WORK TO DO :: Reproduce every one of the items below word for word, keeping each line as it stands.

(Collection entries)
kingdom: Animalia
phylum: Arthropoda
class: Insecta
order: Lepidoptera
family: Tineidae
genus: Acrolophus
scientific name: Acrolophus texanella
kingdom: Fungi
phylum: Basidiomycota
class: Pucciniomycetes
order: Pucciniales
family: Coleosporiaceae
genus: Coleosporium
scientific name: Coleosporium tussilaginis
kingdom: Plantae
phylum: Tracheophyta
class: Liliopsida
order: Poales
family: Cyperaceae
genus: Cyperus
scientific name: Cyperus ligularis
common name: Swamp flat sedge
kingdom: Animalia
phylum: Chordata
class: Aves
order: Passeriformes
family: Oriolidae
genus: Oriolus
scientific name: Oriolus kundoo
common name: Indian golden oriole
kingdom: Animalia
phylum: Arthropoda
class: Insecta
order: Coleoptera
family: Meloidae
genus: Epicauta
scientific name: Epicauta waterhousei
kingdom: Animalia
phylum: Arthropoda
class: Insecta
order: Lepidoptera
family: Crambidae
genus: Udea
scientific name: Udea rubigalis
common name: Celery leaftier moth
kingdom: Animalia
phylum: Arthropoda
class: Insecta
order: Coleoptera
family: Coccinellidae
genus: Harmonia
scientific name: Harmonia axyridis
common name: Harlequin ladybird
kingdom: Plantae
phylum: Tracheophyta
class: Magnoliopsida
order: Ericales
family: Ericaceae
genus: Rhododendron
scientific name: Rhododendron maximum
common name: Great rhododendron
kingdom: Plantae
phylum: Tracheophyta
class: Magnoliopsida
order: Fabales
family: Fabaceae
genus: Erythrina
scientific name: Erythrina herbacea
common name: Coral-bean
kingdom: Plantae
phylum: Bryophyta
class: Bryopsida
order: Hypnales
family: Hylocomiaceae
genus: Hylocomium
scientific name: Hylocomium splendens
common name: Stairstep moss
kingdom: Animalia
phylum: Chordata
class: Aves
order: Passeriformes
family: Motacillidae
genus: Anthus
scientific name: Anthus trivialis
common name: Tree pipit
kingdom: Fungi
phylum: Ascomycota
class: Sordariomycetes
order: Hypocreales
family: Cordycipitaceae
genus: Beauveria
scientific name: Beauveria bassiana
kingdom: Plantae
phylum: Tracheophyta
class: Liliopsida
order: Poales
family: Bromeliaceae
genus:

RESULT OF THIS TASK ::
kingdom: Animalia
phylum: Arthropoda
class: Insecta
order: Lepidoptera
family: Tineidae
genus: Acrolophus
scientific name: Acrolophus texanella
kingdom: Fungi
phylum: Basidiomycota
class: Pucciniomycetes
order: Pucciniales
family: Coleosporiaceae
genus: Coleosporium
scientific name: Coleosporium tussilaginis
kingdom: Plantae
phylum: Tracheophyta
class: Liliopsida
order: Poales
family: Cyperaceae
genus: Cyperus
scientific name: Cyperus ligularis
common name: Swamp flat sedge
kingdom: Animalia
phylum: Chordata
class: Aves
order: Passeriformes
family: Oriolidae
genus: Oriolus
scientific name: Oriolus kundoo
common name: Indian golden oriole
kingdom: Animalia
phylum: Arthropoda
class: Insecta
order: Coleoptera
family: Meloidae
genus: Epicauta
scientific name: Epicauta waterhousei
kingdom: Animalia
phylum: Arthropoda
class: Insecta
order: Lepidoptera
family: Crambidae
genus: Udea
scientific name: Udea rubigalis
common name: Celery leaftier moth
kingdom: Animalia
phylum: Arthropoda
class: Insecta
order: Coleoptera
family: Coccinellidae
genus: Harmonia
scientific name: Harmonia axyridis
common name: Harlequin ladybird
kingdom: Plantae
phylum: Tracheophyta
class: Magnoliopsida
order: Ericales
family: Ericaceae
genus: Rhododendron
scientific name: Rhododendron maximum
common name: Great rhododendron
kingdom: Plantae
phylum: Tracheophyta
class: Magnoliopsida
order: Fabales
family: Fabaceae
genus: Erythrina
scientific name: Erythrina herbacea
common name: Coral-bean
kingdom: Plantae
phylum: Bryophyta
class: Bryopsida
order: Hypnales
family: Hylocomiaceae
genus: Hylocomium
scientific name: Hylocomium splendens
common name: Stairstep moss
kingdom: Animalia
phylum: Chordata
class: Aves
order: Passeriformes
family: Motacillidae
genus: Anthus
scientific name: Anthus trivialis
common name: Tree pipit
kingdom: Fungi
phylum: Ascomycota
class: Sordariomycetes
order: Hypocreales
family: Cordycipitaceae
genus: Beauveria
scientific name: Beauveria bassiana
kingdom: Plantae
phylum: Tracheophyta
class: Liliopsida
order: Poales
family: Bromeliaceae
genus:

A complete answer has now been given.